◆ Action item: Please return, word for word, the lines of the listing that begin at the line containing "Interessieren sich Ihre" and stop after the line containing "Lüneburg unter Leitung von Adelheid Kern".

(Data pulled from a collection)
= Beginning of Section =

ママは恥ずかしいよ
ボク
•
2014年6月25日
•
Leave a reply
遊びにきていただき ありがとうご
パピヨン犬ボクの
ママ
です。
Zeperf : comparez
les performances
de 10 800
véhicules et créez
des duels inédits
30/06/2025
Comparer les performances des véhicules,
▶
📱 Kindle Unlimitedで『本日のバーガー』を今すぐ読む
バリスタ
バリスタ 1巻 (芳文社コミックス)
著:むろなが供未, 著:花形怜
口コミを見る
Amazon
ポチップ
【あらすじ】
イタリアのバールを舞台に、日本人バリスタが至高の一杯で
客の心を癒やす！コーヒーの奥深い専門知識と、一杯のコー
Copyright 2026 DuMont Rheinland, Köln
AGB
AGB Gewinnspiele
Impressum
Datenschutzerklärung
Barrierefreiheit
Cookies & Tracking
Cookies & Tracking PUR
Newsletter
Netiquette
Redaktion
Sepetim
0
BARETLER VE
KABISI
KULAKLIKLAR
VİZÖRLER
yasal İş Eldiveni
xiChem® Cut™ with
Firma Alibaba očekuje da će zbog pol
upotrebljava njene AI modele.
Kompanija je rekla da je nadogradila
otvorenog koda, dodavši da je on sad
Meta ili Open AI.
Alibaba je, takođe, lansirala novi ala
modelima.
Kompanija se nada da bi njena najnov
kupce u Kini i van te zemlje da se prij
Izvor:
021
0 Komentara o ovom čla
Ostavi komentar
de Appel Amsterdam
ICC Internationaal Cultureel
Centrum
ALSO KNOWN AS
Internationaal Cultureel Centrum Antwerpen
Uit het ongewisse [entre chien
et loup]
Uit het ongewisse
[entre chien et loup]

= End of Section =
= Beginning of Section =

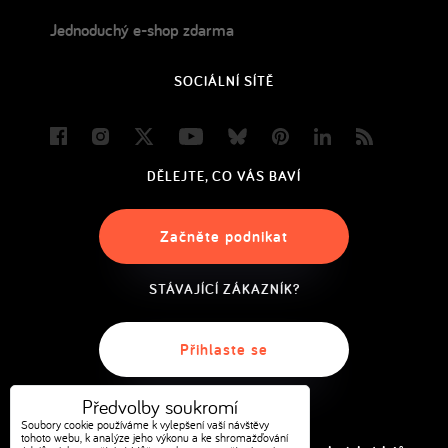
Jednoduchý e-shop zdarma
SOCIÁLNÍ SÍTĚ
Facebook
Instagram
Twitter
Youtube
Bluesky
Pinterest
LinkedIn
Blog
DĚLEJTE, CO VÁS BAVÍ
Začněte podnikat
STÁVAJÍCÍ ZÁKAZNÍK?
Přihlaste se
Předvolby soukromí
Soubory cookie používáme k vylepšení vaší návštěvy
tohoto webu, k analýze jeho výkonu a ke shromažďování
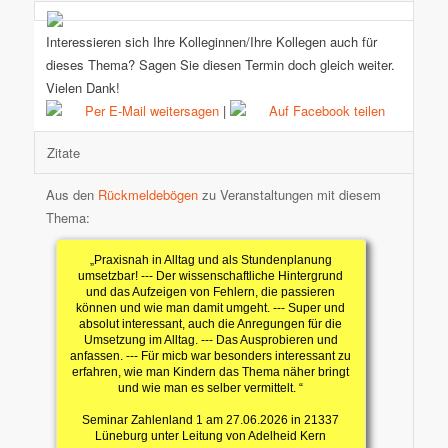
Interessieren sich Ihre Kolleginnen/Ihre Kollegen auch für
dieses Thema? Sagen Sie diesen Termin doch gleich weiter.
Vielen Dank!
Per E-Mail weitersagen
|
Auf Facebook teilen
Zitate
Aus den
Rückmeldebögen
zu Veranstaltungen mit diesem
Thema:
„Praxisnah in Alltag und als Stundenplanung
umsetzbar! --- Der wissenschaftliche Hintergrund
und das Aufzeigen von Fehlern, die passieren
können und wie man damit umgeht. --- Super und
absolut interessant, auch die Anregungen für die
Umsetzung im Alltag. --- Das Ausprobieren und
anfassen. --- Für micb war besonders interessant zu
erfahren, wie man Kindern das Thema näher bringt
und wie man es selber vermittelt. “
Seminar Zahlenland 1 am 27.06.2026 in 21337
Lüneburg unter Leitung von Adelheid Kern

= End of Section =

◆ Result:
Interessieren sich Ihre Kolleginnen/Ihre Kollegen auch für
dieses Thema? Sagen Sie diesen Termin doch gleich weiter.
Vielen Dank!
Per E-Mail weitersagen
|
Auf Facebook teilen
Zitate
Aus den
Rückmeldebögen
zu Veranstaltungen mit diesem
Thema:
„Praxisnah in Alltag und als Stundenplanung
umsetzbar! --- Der wissenschaftliche Hintergrund
und das Aufzeigen von Fehlern, die passieren
können und wie man damit umgeht. --- Super und
absolut interessant, auch die Anregungen für die
Umsetzung im Alltag. --- Das Ausprobieren und
anfassen. --- Für micb war besonders interessant zu
erfahren, wie man Kindern das Thema näher bringt
und wie man es selber vermittelt. “
Seminar Zahlenland 1 am 27.06.2026 in 21337
Lüneburg unter Leitung von Adelheid Kern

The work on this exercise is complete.